UNION RESISTANCE? Still, it'll take years and a big strategy shift for carriers let themselves outsource what many of them consider their core business. They also worry about creating conflicts with their unions and jeopardizing their networks' reliability. "Our people are the best qualified" to take care of our network, says Dave Johnson, a spokesperson for long-distance provider AT&T (T), which runs the world's largest telecom network. Most of AT&T's several thousand technicians have been with the company for an average of 25 years, he says, adding, "They understand the network inside out."
Plus, much of AT&T's workforce is unionized, and unions usually don't look upon outsourcing kindly. Still, their resistance can be overcome. Hutchison won't lay off most of the 300 employees affected by its outsourcing agreement with Ericsson. Instead, Ericsson will take these workers on. They'll continue to focus exclusively on maintaining and operating Hutchison's network, explains Wright, while Hutchison will concentrate on marketing and designing new wireless services.
One big challenge telecom equipment makers face is that most telecoms networks are a mesh of equipment from different suppliers. And if a switch breaks, a supplier might not want to explain its workings to a competitor that's managing the network, says Andrei Jezierski, a founder of tech strategy consultancy i2 Partners in New York.
"REAL OPPORTUNITY." Lucent, for one, is developing a strategy to counter such situations. "In this environment, no individual player can do it all," says O'Shea. That's why Lucent is expanding its products and marketing agreement with server king Sun Microsystems (SUNW) and is working on new partnerships. "We think this will be a real opportunity to consolidate the business," O'Shea says.
Of course, the equipment makers will face tough competition in this new market, too. Many info-tech consultancies are also looking to the services market for new revenue. Plus, computing and services giant IBM (IBM) is talking to many U.S. telecoms about network operations outsourcing, says Dean Douglas, telecom-industry vice-president at IBM Global Services.

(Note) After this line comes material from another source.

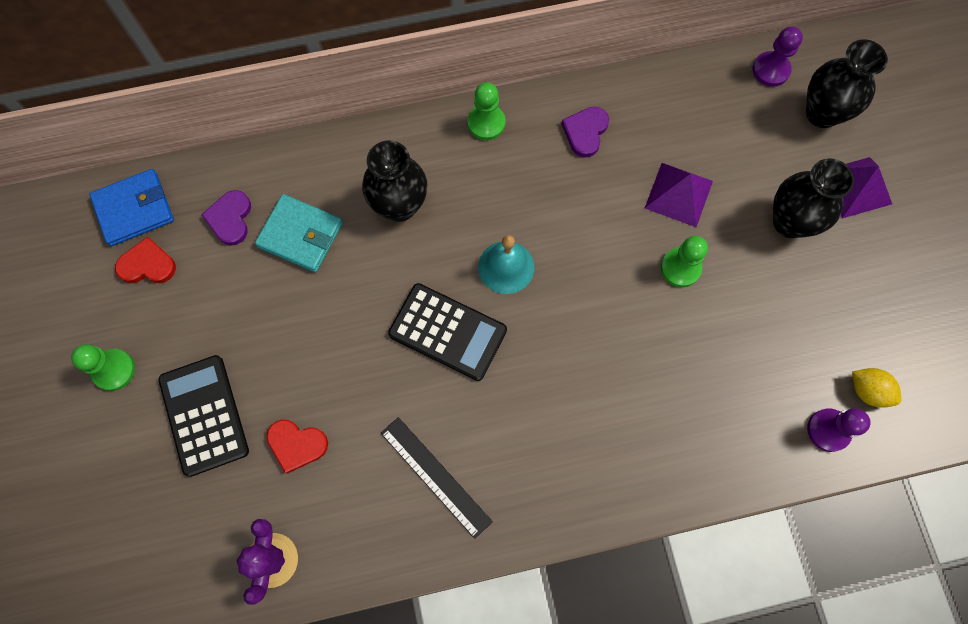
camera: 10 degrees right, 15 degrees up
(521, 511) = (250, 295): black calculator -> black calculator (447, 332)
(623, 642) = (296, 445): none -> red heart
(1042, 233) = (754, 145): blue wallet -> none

And on Dec. 2, Ericsson Australia announced a seven-year agreement to operate Hutchison's paging and wireless networks. The wireless carrier estimates the outsourcing should result in $22 million to $28 million in savings over the time of the contract. Nine days later, Ericsson also announced an agreement with mobilkom Austria to integrate and support its advanced wireless network.
RISKY BET? Systems integrators and services companies like Accenture (ACN) and IBM could beat out Lucent and it ilk. After helping telecoms with strategic consulting, they have the services expertise and the customer relationships in place. Plus, much of the initial outsourcing will be in areas like billing and customer support, says Booz Allen's Riddleberger. And IBM, with its standardized, highly popular equipment and services expertise, might be better positioned to pick up that business than the likes of Lucent.
"I would not bet on any equipment provider becoming a major services company as well," says Jezierski. Still, many analysts say this market is up for grabs and that some equipment makers have the expertise to help their customers manage complex networks. It's a business these companies didn't see themselves entering, but as the telecom industry struggles to recover, they're eager to convince investors they have new ways to turn a profit. Kharif covers technology for BusinessWeek Online in Portland, Ore.